:: AIM OF THE EXERCISE ::
Quote verbatim the lines from the line containing "Das WooCommerce-Sprachplugin von" to the line containing "Suche auf deckerweb.de", including both of those lines.

(Collected data)
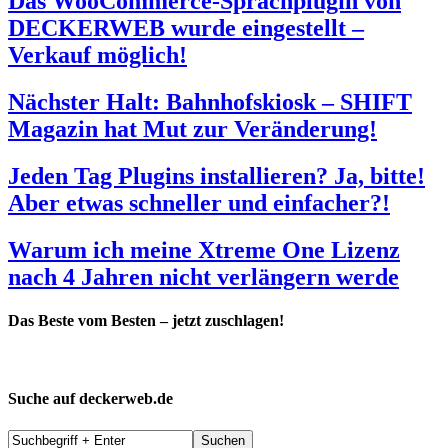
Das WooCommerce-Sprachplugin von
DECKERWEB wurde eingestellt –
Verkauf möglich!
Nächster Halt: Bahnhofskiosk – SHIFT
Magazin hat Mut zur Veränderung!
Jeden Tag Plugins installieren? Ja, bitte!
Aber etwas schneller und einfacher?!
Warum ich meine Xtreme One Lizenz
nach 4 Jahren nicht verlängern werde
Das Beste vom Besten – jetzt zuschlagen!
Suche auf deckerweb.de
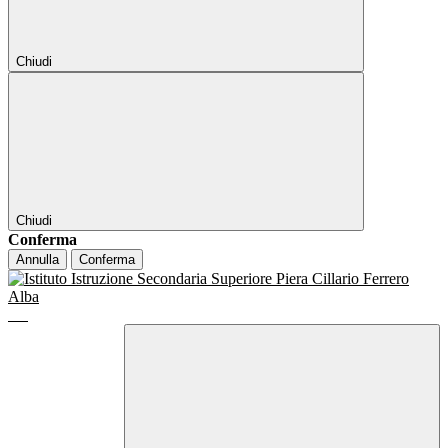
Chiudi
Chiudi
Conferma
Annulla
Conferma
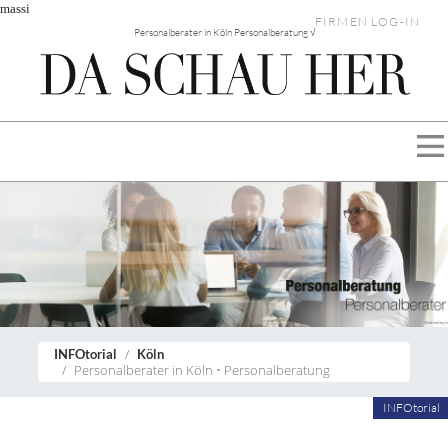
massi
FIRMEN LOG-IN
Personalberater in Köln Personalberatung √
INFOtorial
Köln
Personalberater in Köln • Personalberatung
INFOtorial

---

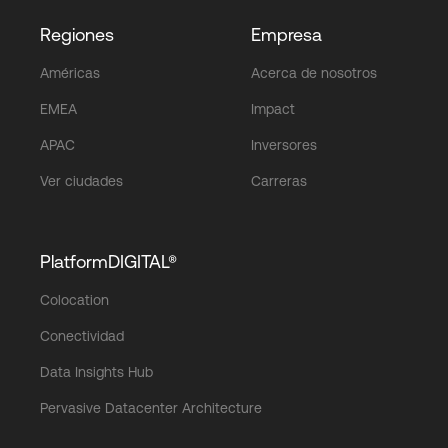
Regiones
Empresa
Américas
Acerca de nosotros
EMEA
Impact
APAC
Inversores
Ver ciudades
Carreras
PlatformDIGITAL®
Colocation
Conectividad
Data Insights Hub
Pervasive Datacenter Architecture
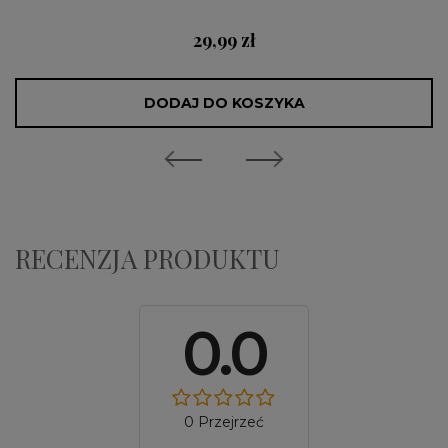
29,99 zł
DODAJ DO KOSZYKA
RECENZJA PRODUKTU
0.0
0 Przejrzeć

==

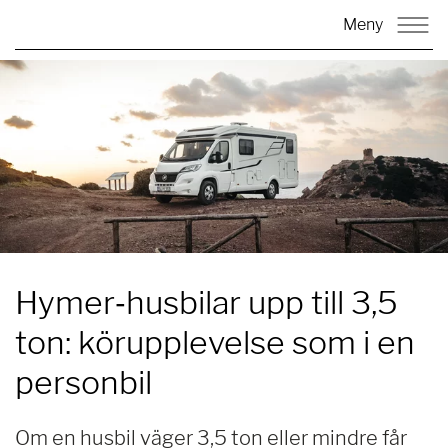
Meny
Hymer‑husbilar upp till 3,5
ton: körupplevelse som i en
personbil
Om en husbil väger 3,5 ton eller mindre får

:: EXERCISE RESULT ::
Das WooCommerce-Sprachplugin von
DECKERWEB wurde eingestellt –
Verkauf möglich!
Nächster Halt: Bahnhofskiosk – SHIFT
Magazin hat Mut zur Veränderung!
Jeden Tag Plugins installieren? Ja, bitte!
Aber etwas schneller und einfacher?!
Warum ich meine Xtreme One Lizenz
nach 4 Jahren nicht verlängern werde
Das Beste vom Besten – jetzt zuschlagen!
Suche auf deckerweb.de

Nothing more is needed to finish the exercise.